------ Provided material
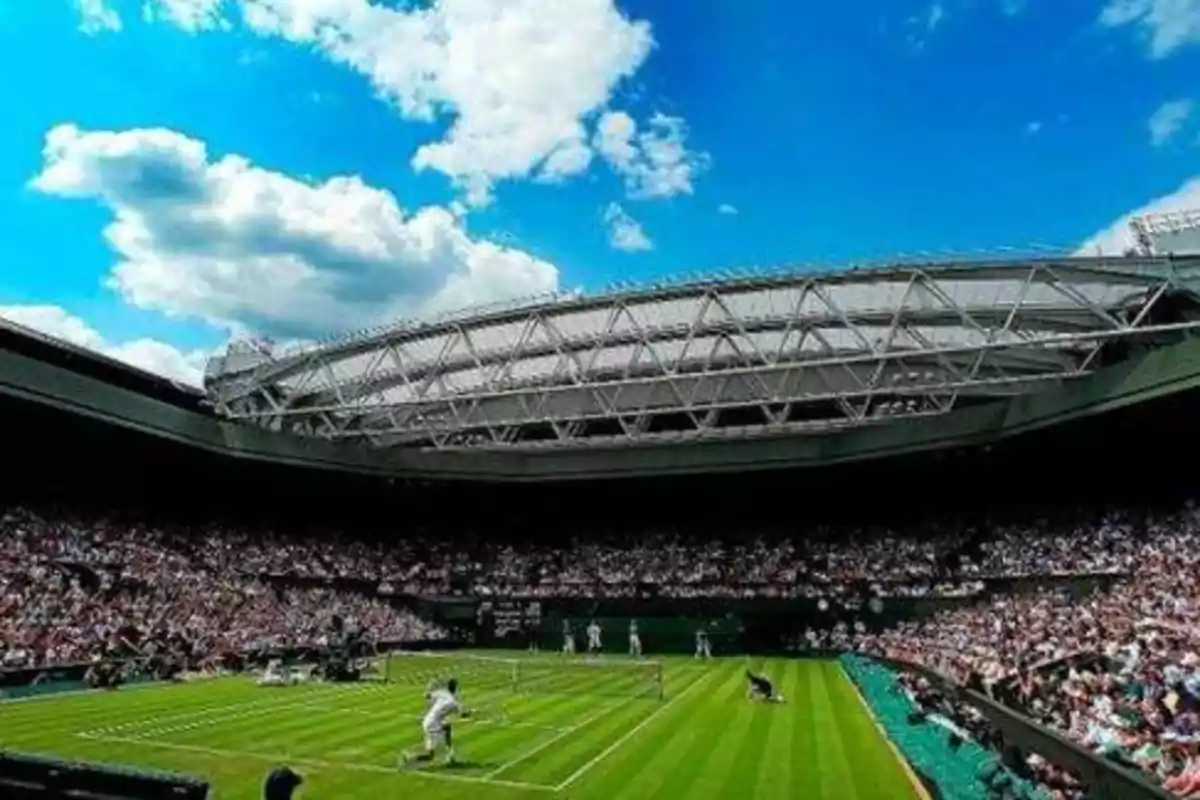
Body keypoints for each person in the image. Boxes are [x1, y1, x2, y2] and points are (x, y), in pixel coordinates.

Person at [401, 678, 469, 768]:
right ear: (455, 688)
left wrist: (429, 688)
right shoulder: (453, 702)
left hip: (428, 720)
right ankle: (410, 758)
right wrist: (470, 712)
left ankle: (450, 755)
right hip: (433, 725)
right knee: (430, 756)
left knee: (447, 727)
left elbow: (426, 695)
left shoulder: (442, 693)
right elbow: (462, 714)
------------
§ **Assignment**: The records above are to be transcribed word for word. Skip the images.

§ **Result**:
Body keypoints for each person in the image. Boxes are [x1, y1, x2, y2] and points are (x, y), in pixel coordinates.

Person at [401, 678, 469, 768]:
right ear: (455, 688)
left wrist: (429, 688)
right shoulder: (453, 702)
left hip: (428, 720)
right ankle: (410, 758)
right wrist: (470, 712)
left ankle: (450, 755)
right hip: (433, 725)
right knee: (430, 756)
left knee: (447, 727)
left elbow: (426, 695)
left shoulder: (442, 693)
right elbow: (462, 714)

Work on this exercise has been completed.